Грабин, как будто не обращая внимания на слова Савельева, продолжил:
— Но, если бы в контрразведке не служили такие люди, как мы с тобой, как подполковник Кирпиченко, Лена Сизова, было бы в сто раз хуже и страшнее. Запомни, Савельев, раз и навсегда: мы, смершевцы, такие же солдаты, и как все бойца Красной армии немало сделали для достижения победы. Именно этим мы должны гордиться. А стыдятся пусть, у кого руки в крови. Нам с тобой стыдиться нечего.
Они вышли на улицу. Свежий воздух омыл лицо, защекотал шею, заструился в легкие. Свет из окон госпиталя, помещений, занимаемых военной контрразведкой, причудливыми рисунками освещал тротуары и проезжую часть.
— Пойду писать рапорт Вадису о завершении дела, — Грабин вновь закурил. Было видно, ему совсем не хотелось идти писать рапорт, не хотелось оставаться одному, — завтра с утра поедем с тобой к нему с докладом. Да, ты слышал, ходят слухи, Вадиса назначают начальником управления военной контрразведки Смерш Группы советских оккупационных войск в Германии? При главнокомандующем маршале Жукове.
Савельев засмеялся.
— Ну, если по Смершу ходят слухи, значит, Вадиса уже точно назначили. Может, чем помочь, товарищ полковник?

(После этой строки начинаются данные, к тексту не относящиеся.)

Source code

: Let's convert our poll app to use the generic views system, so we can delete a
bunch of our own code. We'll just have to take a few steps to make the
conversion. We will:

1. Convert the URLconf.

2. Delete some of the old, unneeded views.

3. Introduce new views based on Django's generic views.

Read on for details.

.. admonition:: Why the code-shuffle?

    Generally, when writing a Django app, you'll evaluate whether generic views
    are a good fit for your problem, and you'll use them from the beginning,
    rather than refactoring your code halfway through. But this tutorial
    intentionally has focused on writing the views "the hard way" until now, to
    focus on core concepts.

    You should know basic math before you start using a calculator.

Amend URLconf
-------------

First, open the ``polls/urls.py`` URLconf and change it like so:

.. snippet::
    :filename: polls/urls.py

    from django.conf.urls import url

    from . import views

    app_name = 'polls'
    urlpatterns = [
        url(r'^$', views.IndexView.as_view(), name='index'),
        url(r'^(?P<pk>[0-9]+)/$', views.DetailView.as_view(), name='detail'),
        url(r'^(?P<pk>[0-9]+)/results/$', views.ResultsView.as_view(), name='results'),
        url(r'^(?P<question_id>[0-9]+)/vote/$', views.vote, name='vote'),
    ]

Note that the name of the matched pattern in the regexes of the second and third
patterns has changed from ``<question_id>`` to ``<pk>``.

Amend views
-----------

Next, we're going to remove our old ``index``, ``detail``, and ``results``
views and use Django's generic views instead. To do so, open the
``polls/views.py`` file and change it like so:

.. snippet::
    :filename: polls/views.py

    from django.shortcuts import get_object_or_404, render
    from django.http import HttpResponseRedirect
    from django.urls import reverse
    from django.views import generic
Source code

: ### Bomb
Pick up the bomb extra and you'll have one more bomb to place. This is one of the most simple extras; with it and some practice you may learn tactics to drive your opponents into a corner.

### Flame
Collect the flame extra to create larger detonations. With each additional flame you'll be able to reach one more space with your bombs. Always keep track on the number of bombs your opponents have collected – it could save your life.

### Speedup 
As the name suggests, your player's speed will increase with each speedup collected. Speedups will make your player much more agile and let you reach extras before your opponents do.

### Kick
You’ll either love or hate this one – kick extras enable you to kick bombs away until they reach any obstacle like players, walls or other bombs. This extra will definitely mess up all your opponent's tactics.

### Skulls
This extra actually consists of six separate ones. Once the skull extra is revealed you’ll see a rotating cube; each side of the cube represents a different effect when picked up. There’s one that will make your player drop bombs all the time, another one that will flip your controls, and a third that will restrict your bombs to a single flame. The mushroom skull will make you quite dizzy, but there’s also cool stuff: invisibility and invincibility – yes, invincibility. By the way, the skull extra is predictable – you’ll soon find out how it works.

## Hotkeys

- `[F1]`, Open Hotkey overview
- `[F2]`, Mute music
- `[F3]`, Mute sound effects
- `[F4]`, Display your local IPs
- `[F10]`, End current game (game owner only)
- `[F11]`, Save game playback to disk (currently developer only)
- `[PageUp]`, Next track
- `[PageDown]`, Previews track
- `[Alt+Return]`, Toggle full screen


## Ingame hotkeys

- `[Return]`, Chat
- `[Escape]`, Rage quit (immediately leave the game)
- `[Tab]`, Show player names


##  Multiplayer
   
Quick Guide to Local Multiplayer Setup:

— Нет, Саша, все документы в порядке. Остался только рапорт. Ты иди, отдыхай. Твоя небось извелась вся.
Летняя и осенняя серии агитационных полетов с Гитлером пролетели как один миг. Время сжалось, словно пружина. События мелькали с быстротой кинохроники, не давая возможности ни оценить их последствия, ни запомнить детали. К концу года я был измотан физически и находился на грани нервного срыва.